The dorsal view looks superficially somewhat like a woodlouse (i.e. it is 'onisciform'), but the darkened and hardened ('sclerotised') head with small pointed mandibles, plus the legs, show that it is actually a tiny beetle larva, one of two that hatched. It may not be immediately obvious, but this is actually a larva of a 'flea beetle', one of the small species of jumping beetles, the tribe Alticini within the family Chrysomelidae, although it might be within the wider subfamily Galerucinae within which the Alticini are included. The legs are short and have 4 segments (with a claw) and the mandibles are simple and sickle-shaped without a grinding surface ('mola'). There are thin bristles around the body (e.g. just visible top left in the 3rd photo) but no long cerci (tail-like appendages), the antennae are tiny and conical, and willows are a favourite host plant (Cooter & Barclay, 2006). Having just hatched, this is a first-stage larva and hence difficult to identify further, though van Emden (1942) is a standard work that is often useful for larval identification to family. However, the Macro-invertebrate Lab at the City Valley State University have kindly produced a Digital Key to the Aquatic Insects of North Dakota. They have good clear images of a more fully developed larva of this type, and also images of larva at genus level for Pyrrhalta - very similar to what was found here.

So, at present, I have identified all the organisms within this single leaf roll as far as I can.
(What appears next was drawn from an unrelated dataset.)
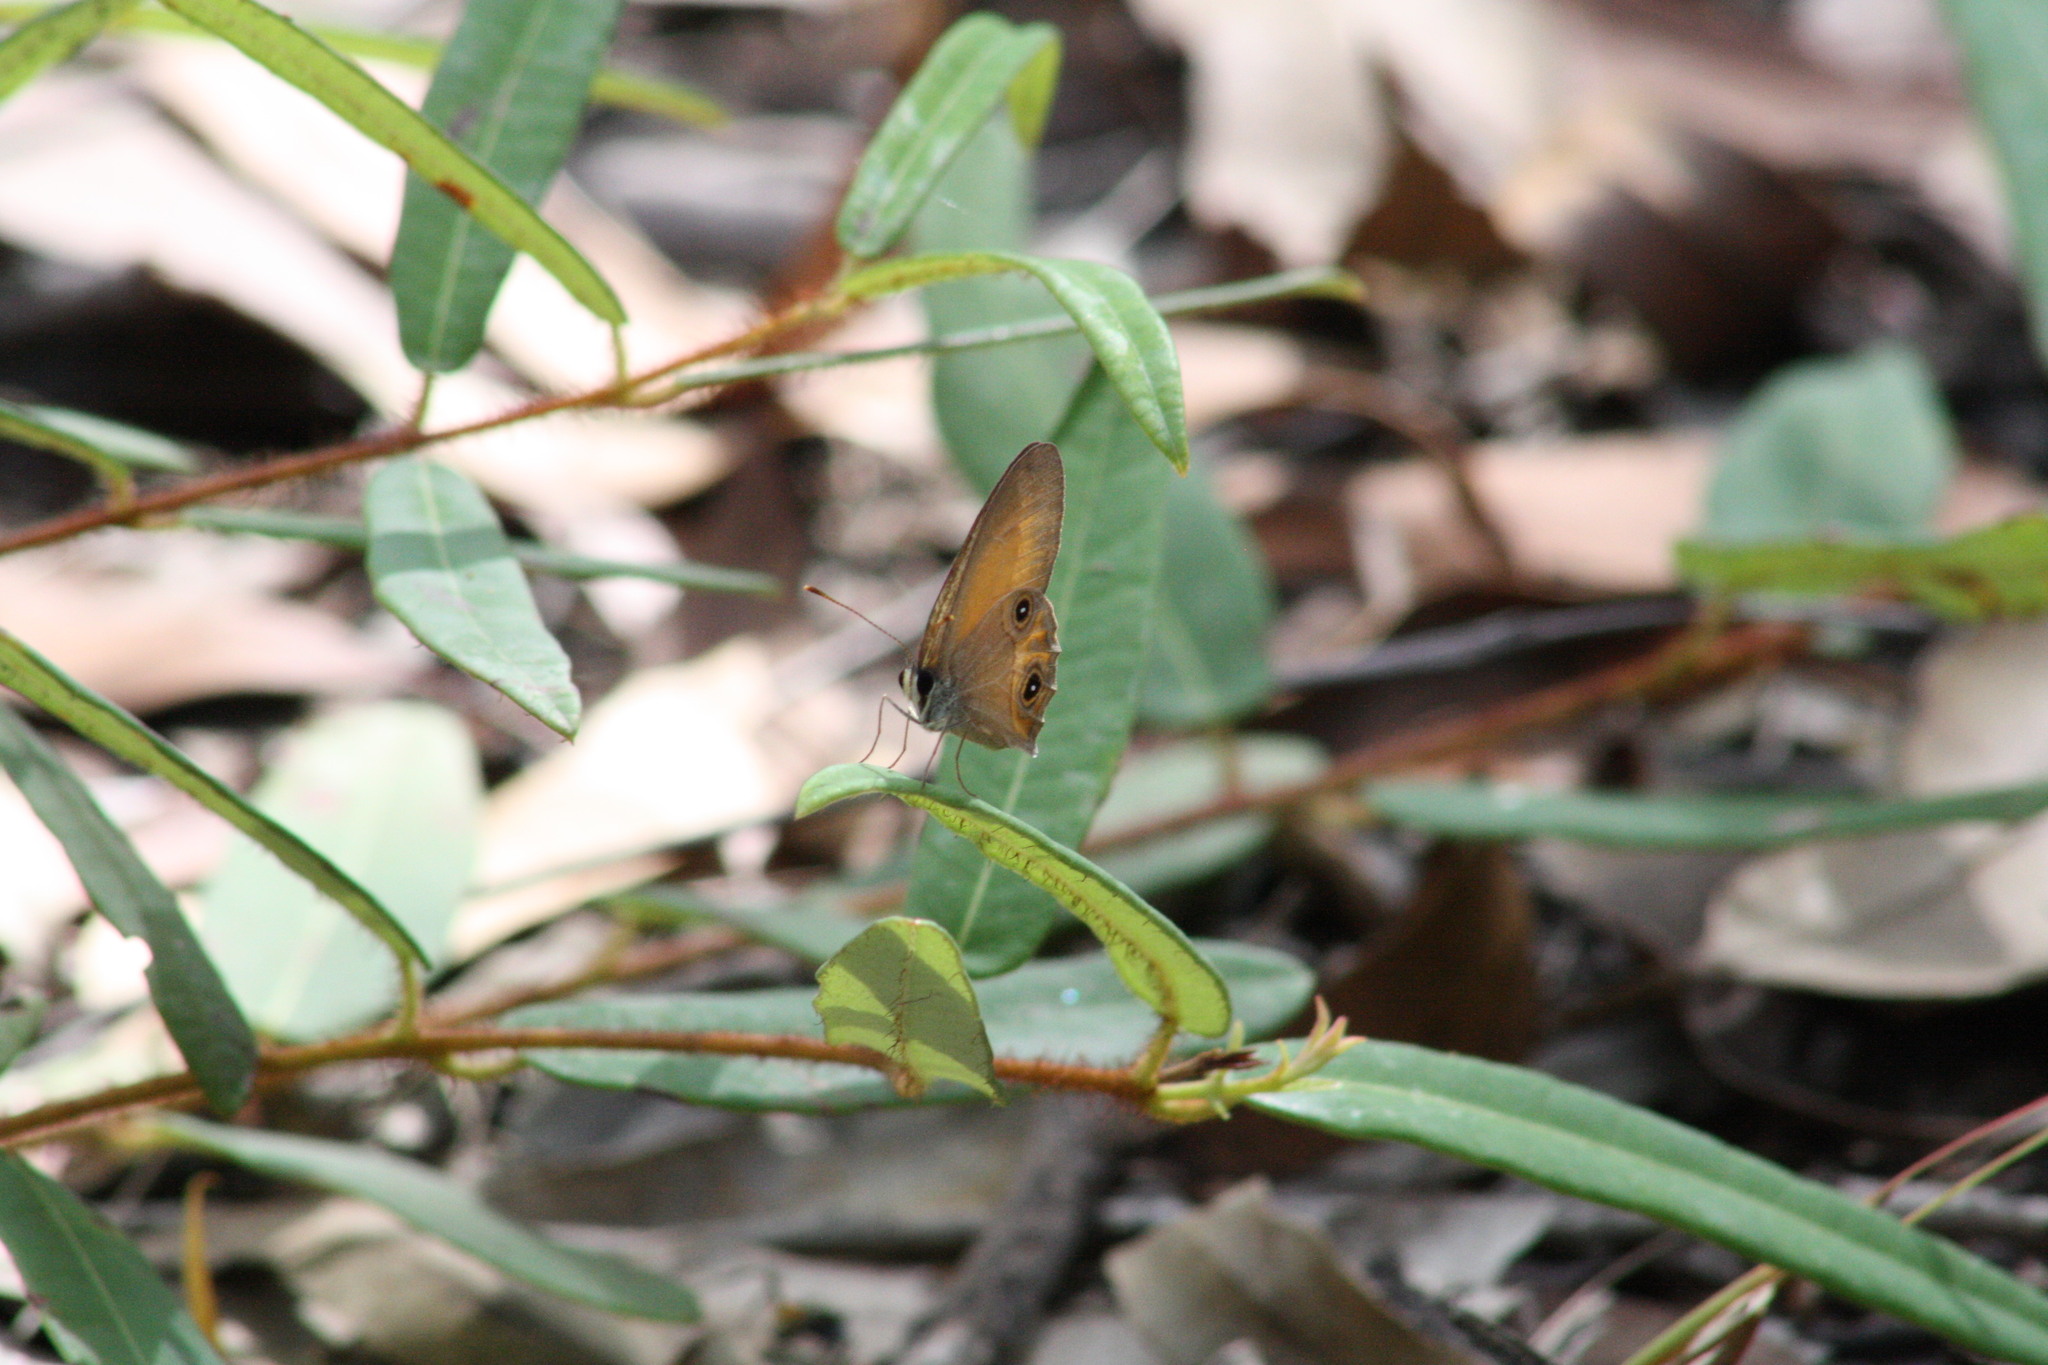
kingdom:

I hope it shows the importance of such small-scale habitats and the diversity they support, as well as highlighting some groups that are likely to be under-recorded due to their small size and tendency to hide. These under-recorded groups and habitats are worth taking the time to investigate as there are discoveries to be made that might be in your local patch of habitat or even your garden or back yard. Happy bug-hunting!
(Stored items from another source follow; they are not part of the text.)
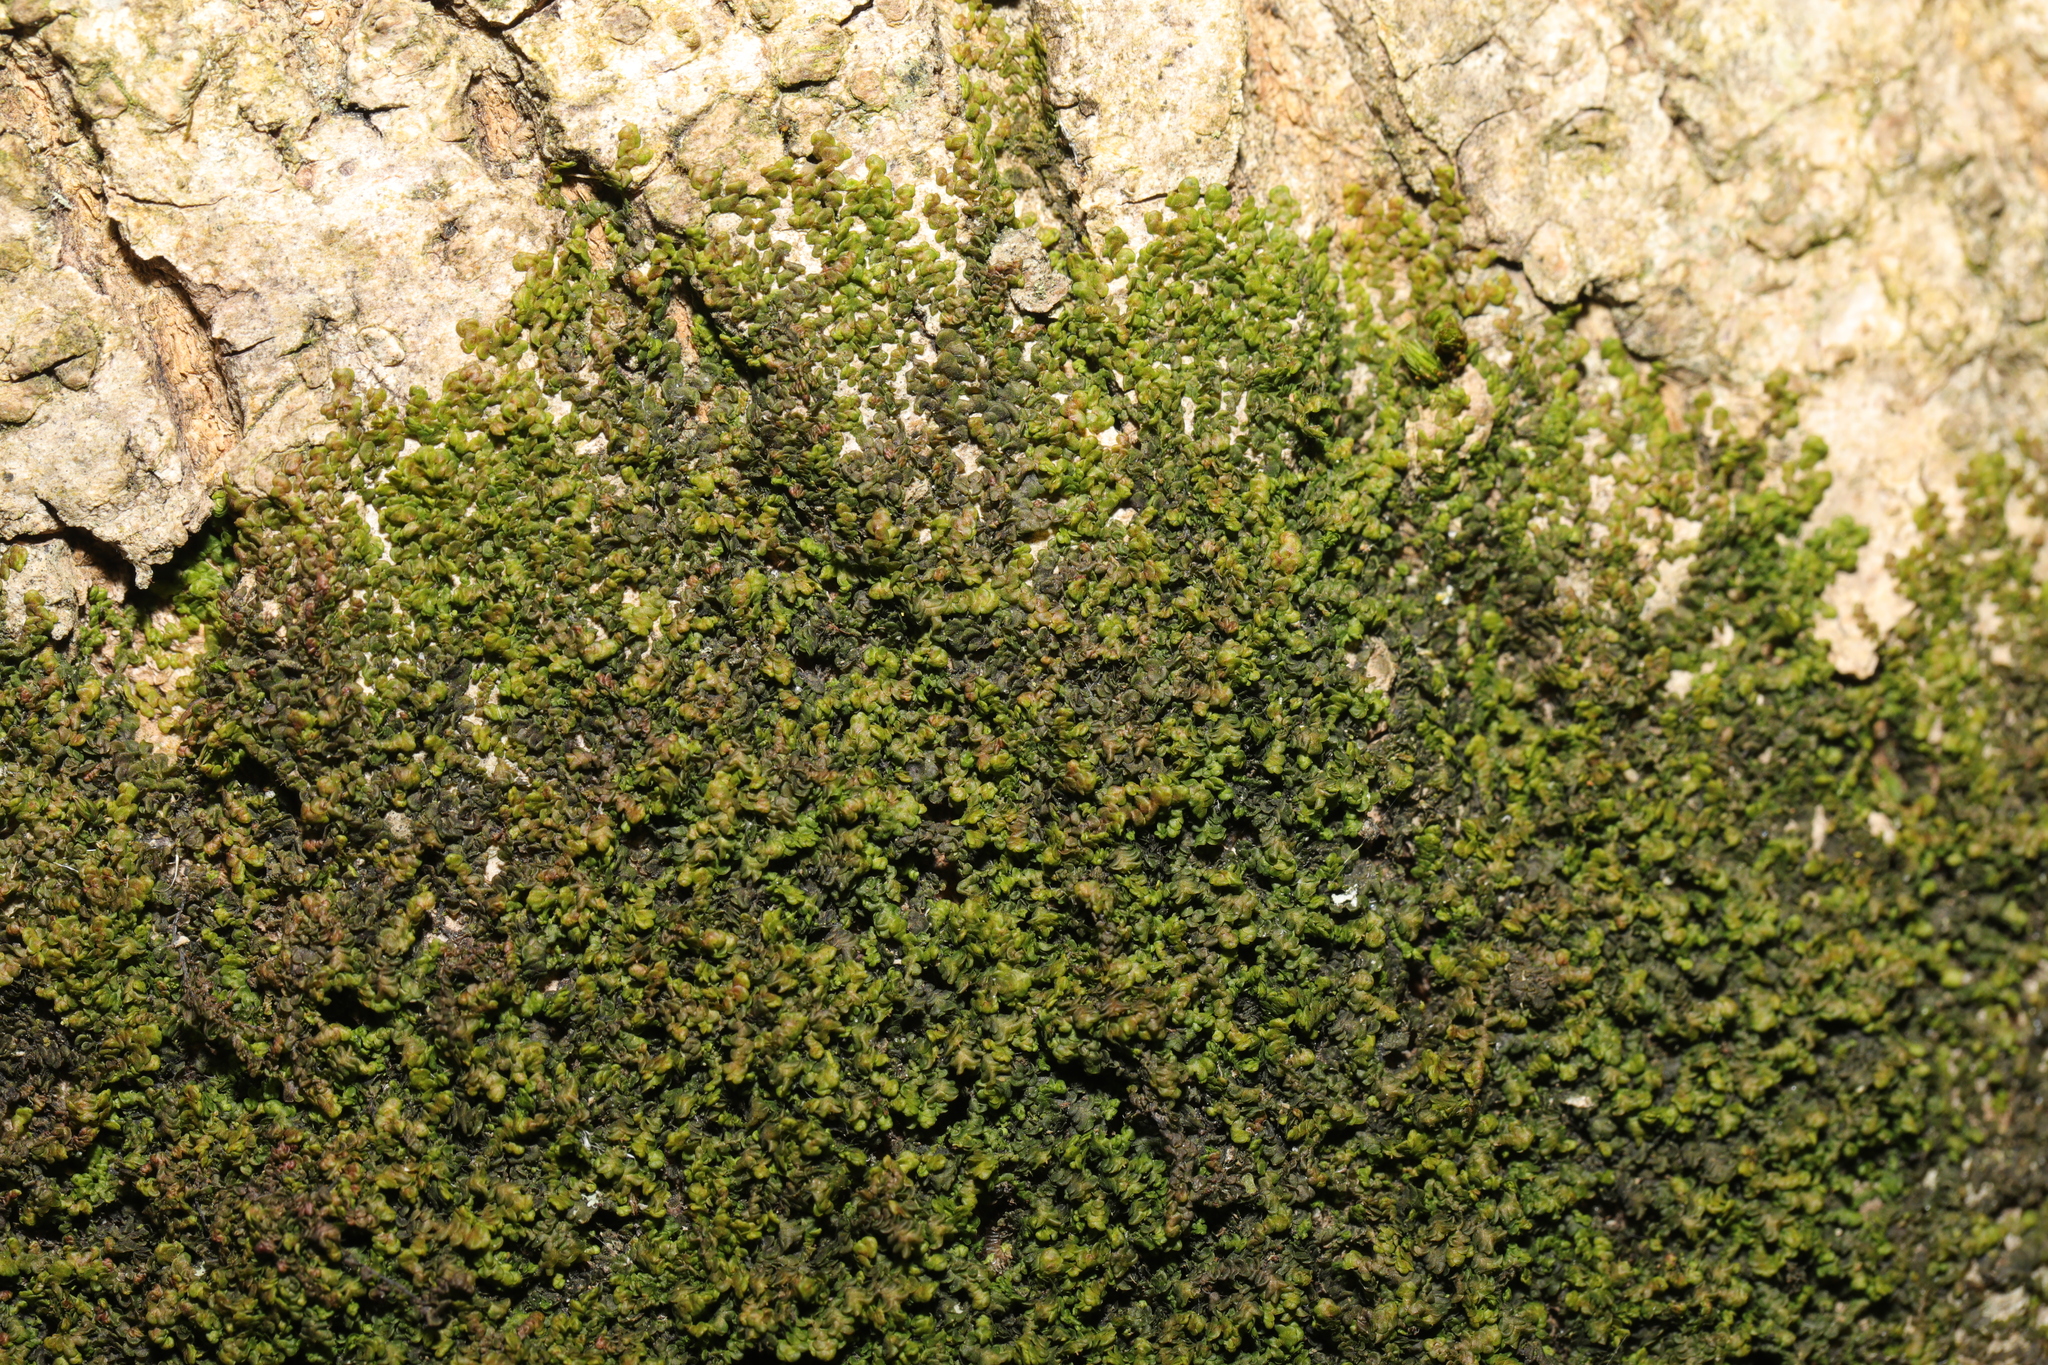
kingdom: Plantae
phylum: Marchantiophyta
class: Jungermanniopsida
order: Porellales
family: Frullaniaceae
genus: Frullania
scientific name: Frullania dilatata
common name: Dilated scalewort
Cooter, J. & Barclay, M.V.L. (eds.) (2006). A Coleopterist's Handbook (4th ed.). AES, Orpington.
New, T.R. (2005). Psocids. Psocoptera (Booklice and Barklice) (2nd ed.). RES Handbooks for the Identification of British Insects 1(7): 1-145.
Redfern, M. & Shirley, P. (2011). British Plant Galls (2nd ed.). FSC, Shrewsbury.
van Emden, F.I. (1942). Larvae of British Beetles. III. Keys to the families. Entomologists' Monthly Magazine 78: 206-272.